» **ACTIVITY**
Going through the lines below, tally those that include "Seminoma", and give only the number.

» **DATA LISTING**
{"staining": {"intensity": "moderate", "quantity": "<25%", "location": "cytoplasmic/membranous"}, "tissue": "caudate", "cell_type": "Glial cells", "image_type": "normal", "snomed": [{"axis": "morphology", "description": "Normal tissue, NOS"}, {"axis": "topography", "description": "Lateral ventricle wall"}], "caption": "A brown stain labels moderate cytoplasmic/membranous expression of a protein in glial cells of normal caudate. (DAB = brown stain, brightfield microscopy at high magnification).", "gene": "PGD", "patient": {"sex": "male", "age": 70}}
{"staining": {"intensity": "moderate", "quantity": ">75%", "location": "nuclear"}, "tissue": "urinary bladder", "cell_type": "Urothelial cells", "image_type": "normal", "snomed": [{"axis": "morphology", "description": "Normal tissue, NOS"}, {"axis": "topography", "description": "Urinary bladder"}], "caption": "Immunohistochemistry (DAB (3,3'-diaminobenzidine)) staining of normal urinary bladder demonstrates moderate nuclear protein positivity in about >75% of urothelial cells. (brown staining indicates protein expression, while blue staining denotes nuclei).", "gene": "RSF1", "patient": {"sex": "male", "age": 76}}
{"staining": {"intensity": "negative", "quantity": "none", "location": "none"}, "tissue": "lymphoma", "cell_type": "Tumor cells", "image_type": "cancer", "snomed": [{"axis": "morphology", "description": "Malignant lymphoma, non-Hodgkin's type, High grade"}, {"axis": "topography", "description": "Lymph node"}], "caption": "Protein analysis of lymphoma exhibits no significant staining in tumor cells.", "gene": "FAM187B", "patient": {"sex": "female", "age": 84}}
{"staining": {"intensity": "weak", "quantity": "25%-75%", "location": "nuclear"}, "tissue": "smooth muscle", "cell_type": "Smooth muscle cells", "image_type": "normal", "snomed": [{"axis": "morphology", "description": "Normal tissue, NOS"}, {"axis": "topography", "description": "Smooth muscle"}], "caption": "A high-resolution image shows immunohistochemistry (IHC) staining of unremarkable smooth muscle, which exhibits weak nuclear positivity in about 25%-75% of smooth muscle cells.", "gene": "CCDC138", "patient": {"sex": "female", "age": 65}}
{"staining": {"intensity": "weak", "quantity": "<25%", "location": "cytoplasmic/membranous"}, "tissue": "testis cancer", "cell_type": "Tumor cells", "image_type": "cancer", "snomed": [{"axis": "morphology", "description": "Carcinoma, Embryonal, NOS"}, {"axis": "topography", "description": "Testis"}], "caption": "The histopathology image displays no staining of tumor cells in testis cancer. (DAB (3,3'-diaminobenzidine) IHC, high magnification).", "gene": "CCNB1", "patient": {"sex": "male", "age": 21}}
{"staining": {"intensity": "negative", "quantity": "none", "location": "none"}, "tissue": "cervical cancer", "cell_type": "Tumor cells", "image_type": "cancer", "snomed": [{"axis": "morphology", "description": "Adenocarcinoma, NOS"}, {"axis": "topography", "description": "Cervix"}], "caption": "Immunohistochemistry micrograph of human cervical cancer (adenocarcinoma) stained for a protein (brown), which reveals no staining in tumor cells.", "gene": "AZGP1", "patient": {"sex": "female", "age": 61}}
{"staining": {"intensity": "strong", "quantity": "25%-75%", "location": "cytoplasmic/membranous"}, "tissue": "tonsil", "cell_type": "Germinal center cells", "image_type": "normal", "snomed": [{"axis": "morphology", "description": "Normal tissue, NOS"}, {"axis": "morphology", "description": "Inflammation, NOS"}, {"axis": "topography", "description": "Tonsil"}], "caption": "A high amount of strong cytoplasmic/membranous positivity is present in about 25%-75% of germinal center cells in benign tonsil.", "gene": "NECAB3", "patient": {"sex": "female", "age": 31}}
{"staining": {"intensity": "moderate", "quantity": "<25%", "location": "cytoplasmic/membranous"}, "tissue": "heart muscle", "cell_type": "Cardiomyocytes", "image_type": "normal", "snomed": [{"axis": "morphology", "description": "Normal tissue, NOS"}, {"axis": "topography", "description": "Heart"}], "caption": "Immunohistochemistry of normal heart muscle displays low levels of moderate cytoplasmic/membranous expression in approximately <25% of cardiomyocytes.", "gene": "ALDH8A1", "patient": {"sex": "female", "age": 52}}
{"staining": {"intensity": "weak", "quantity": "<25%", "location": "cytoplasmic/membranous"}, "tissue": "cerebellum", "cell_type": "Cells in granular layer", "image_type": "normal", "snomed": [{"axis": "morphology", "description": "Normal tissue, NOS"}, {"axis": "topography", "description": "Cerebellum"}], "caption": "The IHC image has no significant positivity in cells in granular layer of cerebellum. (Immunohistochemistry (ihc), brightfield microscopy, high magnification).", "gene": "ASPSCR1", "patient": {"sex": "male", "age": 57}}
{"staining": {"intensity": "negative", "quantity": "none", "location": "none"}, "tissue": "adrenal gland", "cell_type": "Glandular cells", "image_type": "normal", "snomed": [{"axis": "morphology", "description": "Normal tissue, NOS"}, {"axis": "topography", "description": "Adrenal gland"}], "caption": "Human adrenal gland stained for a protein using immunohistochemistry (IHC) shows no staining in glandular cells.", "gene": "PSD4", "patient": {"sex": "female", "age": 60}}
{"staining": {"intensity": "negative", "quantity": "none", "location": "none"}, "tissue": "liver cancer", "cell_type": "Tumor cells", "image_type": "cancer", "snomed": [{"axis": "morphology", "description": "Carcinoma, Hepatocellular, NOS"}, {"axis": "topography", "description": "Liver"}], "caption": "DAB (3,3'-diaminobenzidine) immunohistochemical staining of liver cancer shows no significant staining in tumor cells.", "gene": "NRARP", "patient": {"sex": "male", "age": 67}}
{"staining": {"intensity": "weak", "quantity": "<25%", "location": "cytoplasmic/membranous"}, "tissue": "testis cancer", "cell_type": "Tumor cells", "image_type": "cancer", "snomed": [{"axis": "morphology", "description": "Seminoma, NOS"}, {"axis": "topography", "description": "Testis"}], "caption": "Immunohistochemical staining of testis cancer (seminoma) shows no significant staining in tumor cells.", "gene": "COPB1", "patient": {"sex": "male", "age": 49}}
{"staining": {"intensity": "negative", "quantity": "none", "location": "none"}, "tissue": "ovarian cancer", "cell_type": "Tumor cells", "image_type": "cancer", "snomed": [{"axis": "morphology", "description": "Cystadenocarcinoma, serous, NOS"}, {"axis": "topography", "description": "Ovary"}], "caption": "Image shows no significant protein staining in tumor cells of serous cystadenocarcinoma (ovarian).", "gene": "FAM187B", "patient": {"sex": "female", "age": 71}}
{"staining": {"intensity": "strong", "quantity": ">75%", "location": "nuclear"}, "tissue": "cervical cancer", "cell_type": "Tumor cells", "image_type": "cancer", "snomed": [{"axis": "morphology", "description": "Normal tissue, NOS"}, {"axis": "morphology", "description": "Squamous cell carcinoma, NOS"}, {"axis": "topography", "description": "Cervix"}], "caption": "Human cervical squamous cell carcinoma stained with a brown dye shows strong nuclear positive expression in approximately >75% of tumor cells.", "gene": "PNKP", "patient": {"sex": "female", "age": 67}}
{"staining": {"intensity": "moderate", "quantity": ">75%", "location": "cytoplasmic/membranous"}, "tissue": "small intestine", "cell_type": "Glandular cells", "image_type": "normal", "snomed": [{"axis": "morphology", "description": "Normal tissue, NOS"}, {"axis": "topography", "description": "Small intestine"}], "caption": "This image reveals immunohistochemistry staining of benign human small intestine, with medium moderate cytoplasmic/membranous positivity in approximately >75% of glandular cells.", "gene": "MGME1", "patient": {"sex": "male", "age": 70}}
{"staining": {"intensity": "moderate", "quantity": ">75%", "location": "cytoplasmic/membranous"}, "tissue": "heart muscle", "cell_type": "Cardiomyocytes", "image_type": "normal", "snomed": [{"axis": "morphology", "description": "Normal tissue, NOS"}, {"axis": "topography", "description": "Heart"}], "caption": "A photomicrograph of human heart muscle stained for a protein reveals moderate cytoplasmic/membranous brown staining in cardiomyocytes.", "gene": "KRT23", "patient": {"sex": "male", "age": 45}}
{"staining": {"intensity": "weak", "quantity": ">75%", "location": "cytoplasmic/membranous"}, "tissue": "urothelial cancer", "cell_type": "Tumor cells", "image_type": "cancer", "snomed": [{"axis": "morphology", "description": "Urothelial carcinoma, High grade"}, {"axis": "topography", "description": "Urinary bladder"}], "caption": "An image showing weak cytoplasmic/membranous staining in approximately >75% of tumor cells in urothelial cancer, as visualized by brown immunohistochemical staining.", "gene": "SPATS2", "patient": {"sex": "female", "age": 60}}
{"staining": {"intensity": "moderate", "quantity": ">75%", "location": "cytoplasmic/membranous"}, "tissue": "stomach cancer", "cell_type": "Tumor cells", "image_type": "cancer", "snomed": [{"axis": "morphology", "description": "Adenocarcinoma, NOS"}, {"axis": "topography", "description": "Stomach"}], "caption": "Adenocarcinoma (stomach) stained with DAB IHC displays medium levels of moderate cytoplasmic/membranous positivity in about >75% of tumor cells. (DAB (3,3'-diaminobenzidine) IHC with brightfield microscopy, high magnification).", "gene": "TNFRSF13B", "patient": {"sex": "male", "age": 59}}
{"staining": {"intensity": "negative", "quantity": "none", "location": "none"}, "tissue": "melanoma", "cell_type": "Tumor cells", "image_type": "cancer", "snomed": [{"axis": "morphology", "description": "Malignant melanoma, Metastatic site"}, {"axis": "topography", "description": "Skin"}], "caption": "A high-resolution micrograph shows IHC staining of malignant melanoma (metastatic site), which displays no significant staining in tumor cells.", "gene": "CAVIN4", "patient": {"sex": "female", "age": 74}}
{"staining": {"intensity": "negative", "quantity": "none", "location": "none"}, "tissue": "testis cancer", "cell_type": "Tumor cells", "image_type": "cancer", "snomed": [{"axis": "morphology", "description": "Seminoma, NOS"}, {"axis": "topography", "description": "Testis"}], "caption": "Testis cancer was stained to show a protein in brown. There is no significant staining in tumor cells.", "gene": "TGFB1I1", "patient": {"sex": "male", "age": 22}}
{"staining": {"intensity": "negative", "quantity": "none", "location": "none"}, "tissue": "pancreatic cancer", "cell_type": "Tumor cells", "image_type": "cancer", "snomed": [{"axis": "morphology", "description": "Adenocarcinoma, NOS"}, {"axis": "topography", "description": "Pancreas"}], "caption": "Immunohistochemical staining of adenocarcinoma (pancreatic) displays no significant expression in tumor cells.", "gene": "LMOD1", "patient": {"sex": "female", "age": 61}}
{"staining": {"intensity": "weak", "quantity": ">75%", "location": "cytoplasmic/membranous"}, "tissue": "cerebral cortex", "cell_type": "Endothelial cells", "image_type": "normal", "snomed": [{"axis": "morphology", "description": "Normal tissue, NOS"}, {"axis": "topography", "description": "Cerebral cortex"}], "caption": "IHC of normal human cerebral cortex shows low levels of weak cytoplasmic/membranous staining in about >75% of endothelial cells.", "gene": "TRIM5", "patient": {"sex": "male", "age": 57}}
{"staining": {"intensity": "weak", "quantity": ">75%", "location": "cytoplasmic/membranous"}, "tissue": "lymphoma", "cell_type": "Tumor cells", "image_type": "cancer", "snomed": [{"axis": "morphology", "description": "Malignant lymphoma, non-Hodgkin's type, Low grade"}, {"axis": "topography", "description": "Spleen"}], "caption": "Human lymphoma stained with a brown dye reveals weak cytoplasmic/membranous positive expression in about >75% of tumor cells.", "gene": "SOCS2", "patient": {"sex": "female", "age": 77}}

» **ANSWER SECTION**
2